A violência obstetrícia em debate no Brasil
Enviada em 29/05/2020
Na série canadense “The Handmaid’s Tale”, é apresentada a distopia de Gilead - uma cidade governada sob um regime teocrático e ditatorial - na qual as poucas mulheres férteis restantes são obrigadas a engravidar dos homens ricos da localidade - os chamados Comandantes. Apesar de ser uma ficção, a séria demonstra diversas situações de violência cometidas contra essas gestantes, desde agressões físicas até a negação de medicações. No Brasil, entretanto, a realidade não é muito diferente, uma vez que a violência obstétrica representa um fator nocivo que deve ser enfrentado de forma mais organizada pela sociedade.
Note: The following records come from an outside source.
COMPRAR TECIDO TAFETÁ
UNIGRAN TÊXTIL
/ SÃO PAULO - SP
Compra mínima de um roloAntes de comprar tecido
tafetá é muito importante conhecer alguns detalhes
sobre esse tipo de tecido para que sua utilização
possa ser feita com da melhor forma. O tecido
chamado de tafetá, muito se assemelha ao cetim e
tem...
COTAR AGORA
Isso se evidencia não somente pelo abuso de autoridade médica, mas também pelo sucateamento da saúde pública no país.
Em primeiro lugar, o abuso de autoridade por parte dos médicos é uma questão crucial ao analisarmos o problema. No livro “Vigiar e Punir” do filósofo francês Michel Foucault, é explicitada sua teoria de como o “saber” produz o poder em nosso tecido social, que quando utilizado de maneira errada pode levar à uma falsa sensação de soberania e de intocabilidade. Dessa forma, como “detentores do saber”, muitos médicos acreditam que possuem livre-arbítrio em suas decisões e, consequentemente, ignoram pedidos de mulheres grávidas, que sofrem tanto fisicamente, quanto psicologicamente, em um dia que deveria ser tão especial.
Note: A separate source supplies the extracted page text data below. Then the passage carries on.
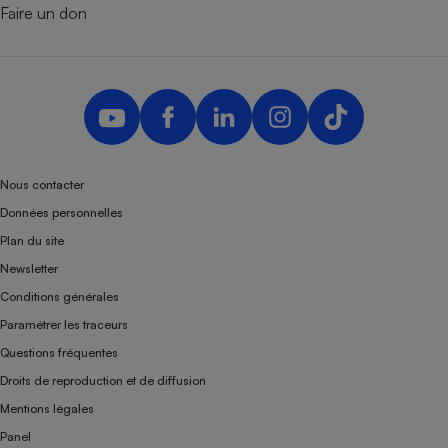
Faire un don
Nous contacter
Données personnelles
Plan du site
Newsletter
Conditions générales
Paramétrer les traceurs
Questions fréquentes
Droits de reproduction et de diffusion
Mentions légales
Panel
Além disso, o sucateamento da saúde pública no Brasil acarreta a precariedade de infraestrutura e, por conseguinte, a assistência de baixa qualidade às mulheres grávidas. Segundo Aristóteles, “política é a arte de gerir a pólis visando ao bem comum”. Entretanto, apesar de saúde ser um direito do cidadão e um dever do Estado, garantido pela Constituição Federal, este não é concretizado por completo na prática, devido aos baixos investimentos públicos nesse setor. Dessa maneira, nos afastamos da máxima aristotélica e o atendimento se torna menos especializado para cada gestante.
Torna-se evidente, portanto, que medidas são necessárias para resolver o impasse. Nesse sentido, além de elevar o número de investimentos no setor da saúde pública, o Estado e o Ministério Público devem criar um projeto de lei que será entregue à Câmara dos Deputados, a fim de aumentar a fiscalização em hospitais, com o objetivo de diminuir o número de casos de violência obstétrica e de abuso de autoridade médica. Isso deve ocorrer por meio de parcerias com empresas privadas, para que além da instalação de câmeras de segurança, também seja oferecida a devida ajuda psicológica à mulheres que passaram por essas situações de violência. Somente assim, estaremos mais próximos de oferecer um parto mais seguro e respeitoso para todas as mulheres do Brasil.